Copy each line of the records below word for word, without changing any character.

Data records:
....................

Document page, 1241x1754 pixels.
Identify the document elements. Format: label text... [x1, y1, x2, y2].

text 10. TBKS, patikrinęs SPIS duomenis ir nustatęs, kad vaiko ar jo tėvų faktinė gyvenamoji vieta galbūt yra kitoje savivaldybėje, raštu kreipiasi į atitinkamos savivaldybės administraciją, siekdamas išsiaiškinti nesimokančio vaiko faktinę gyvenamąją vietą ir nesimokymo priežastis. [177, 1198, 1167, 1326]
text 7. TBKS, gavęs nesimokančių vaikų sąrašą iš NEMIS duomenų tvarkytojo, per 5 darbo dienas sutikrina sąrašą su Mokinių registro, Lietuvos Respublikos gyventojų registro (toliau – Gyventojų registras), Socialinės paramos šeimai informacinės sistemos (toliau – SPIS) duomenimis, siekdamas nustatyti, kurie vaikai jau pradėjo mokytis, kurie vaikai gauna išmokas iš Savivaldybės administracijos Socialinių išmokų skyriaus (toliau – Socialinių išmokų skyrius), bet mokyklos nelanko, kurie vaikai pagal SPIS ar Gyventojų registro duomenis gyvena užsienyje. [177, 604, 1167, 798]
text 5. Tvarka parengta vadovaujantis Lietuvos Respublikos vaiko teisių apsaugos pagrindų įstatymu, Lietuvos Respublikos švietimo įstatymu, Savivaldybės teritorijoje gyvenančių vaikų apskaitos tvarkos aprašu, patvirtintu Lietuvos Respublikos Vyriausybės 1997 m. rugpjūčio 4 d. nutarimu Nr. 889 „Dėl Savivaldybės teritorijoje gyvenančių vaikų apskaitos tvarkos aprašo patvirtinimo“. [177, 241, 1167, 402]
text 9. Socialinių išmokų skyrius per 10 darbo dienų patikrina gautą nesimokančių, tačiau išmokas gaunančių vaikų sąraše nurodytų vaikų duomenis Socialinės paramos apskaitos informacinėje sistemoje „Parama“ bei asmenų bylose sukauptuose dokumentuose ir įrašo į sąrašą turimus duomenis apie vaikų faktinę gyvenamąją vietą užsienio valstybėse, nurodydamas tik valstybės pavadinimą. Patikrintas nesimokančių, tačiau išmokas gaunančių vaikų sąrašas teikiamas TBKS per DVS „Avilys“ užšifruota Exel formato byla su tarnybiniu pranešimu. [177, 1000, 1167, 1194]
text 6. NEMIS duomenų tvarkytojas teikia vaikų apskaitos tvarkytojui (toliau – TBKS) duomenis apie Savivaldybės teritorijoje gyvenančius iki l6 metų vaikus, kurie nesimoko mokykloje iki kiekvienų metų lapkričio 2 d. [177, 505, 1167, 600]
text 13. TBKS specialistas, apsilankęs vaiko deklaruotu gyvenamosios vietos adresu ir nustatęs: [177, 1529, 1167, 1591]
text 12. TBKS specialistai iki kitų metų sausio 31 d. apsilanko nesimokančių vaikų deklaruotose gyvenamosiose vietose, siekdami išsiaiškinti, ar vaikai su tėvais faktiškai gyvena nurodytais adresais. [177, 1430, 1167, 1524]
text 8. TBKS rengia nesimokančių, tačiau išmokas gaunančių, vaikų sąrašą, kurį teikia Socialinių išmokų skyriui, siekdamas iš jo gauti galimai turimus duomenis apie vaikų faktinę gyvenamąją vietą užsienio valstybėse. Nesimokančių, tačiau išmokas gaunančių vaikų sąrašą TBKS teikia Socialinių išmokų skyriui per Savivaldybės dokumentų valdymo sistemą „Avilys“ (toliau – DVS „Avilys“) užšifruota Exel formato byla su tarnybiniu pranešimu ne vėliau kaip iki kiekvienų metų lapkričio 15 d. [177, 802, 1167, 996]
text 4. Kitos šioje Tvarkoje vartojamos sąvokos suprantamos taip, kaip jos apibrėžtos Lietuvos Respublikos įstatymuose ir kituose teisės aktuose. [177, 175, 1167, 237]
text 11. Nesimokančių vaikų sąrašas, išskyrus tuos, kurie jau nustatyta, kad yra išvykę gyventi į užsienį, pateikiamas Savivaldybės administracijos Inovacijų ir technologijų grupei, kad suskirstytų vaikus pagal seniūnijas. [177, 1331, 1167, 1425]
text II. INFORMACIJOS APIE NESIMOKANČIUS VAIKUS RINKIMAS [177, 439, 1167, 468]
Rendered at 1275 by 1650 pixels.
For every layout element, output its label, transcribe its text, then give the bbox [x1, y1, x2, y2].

....................

WRITTEN REPLY:
Document page, 1241x1754 pixels.
Identify the document elements. Format: label text... [x1, y1, x2, y2].

text 10. TBKS, patikrinęs SPIS duomenis ir nustatęs, kad vaiko ar jo tėvų faktinė gyvenamoji vieta galbūt yra kitoje savivaldybėje, raštu kreipiasi į atitinkamos savivaldybės administraciją, siekdamas išsiaiškinti nesimokančio vaiko faktinę gyvenamąją vietą ir nesimokymo priežastis. [177, 1198, 1167, 1326]
text 7. TBKS, gavęs nesimokančių vaikų sąrašą iš NEMIS duomenų tvarkytojo, per 5 darbo dienas sutikrina sąrašą su Mokinių registro, Lietuvos Respublikos gyventojų registro (toliau – Gyventojų registras), Socialinės paramos šeimai informacinės sistemos (toliau – SPIS) duomenimis, siekdamas nustatyti, kurie vaikai jau pradėjo mokytis, kurie vaikai gauna išmokas iš Savivaldybės administracijos Socialinių išmokų skyriaus (toliau – Socialinių išmokų skyrius), bet mokyklos nelanko, kurie vaikai pagal SPIS ar Gyventojų registro duomenis gyvena užsienyje. [177, 604, 1167, 798]
text 5. Tvarka parengta vadovaujantis Lietuvos Respublikos vaiko teisių apsaugos pagrindų įstatymu, Lietuvos Respublikos švietimo įstatymu, Savivaldybės teritorijoje gyvenančių vaikų apskaitos tvarkos aprašu, patvirtintu Lietuvos Respublikos Vyriausybės 1997 m. rugpjūčio 4 d. nutarimu Nr. 889 „Dėl Savivaldybės teritorijoje gyvenančių vaikų apskaitos tvarkos aprašo patvirtinimo“. [177, 241, 1167, 402]
text 9. Socialinių išmokų skyrius per 10 darbo dienų patikrina gautą nesimokančių, tačiau išmokas gaunančių vaikų sąraše nurodytų vaikų duomenis Socialinės paramos apskaitos informacinėje sistemoje „Parama“ bei asmenų bylose sukauptuose dokumentuose ir įrašo į sąrašą turimus duomenis apie vaikų faktinę gyvenamąją vietą užsienio valstybėse, nurodydamas tik valstybės pavadinimą. Patikrintas nesimokančių, tačiau išmokas gaunančių vaikų sąrašas teikiamas TBKS per DVS „Avilys“ užšifruota Exel formato byla su tarnybiniu pranešimu. [177, 1000, 1167, 1194]
text 6. NEMIS duomenų tvarkytojas teikia vaikų apskaitos tvarkytojui (toliau – TBKS) duomenis apie Savivaldybės teritorijoje gyvenančius iki l6 metų vaikus, kurie nesimoko mokykloje iki kiekvienų metų lapkričio 2 d. [177, 505, 1167, 600]
text 13. TBKS specialistas, apsilankęs vaiko deklaruotu gyvenamosios vietos adresu ir nustatęs: [177, 1529, 1167, 1591]
text 12. TBKS specialistai iki kitų metų sausio 31 d. apsilanko nesimokančių vaikų deklaruotose gyvenamosiose vietose, siekdami išsiaiškinti, ar vaikai su tėvais faktiškai gyvena nurodytais adresais. [177, 1430, 1167, 1524]
text 8. TBKS rengia nesimokančių, tačiau išmokas gaunančių, vaikų sąrašą, kurį teikia Socialinių išmokų skyriui, siekdamas iš jo gauti galimai turimus duomenis apie vaikų faktinę gyvenamąją vietą užsienio valstybėse. Nesimokančių, tačiau išmokas gaunančių vaikų sąrašą TBKS teikia Socialinių išmokų skyriui per Savivaldybės dokumentų valdymo sistemą „Avilys“ (toliau – DVS „Avilys“) užšifruota Exel formato byla su tarnybiniu pranešimu ne vėliau kaip iki kiekvienų metų lapkričio 15 d. [177, 802, 1167, 996]
text 4. Kitos šioje Tvarkoje vartojamos sąvokos suprantamos taip, kaip jos apibrėžtos Lietuvos Respublikos įstatymuose ir kituose teisės aktuose. [177, 175, 1167, 237]
text 11. Nesimokančių vaikų sąrašas, išskyrus tuos, kurie jau nustatyta, kad yra išvykę gyventi į užsienį, pateikiamas Savivaldybės administracijos Inovacijų ir technologijų grupei, kad suskirstytų vaikus pagal seniūnijas. [177, 1331, 1167, 1425]
text II. INFORMACIJOS APIE NESIMOKANČIUS VAIKUS RINKIMAS [177, 439, 1167, 468]
Rendered at 1275 by 1650 pixels.
For every layout element, output its label, transcribe its text, then give the bbox [x1, y1, x2, y2].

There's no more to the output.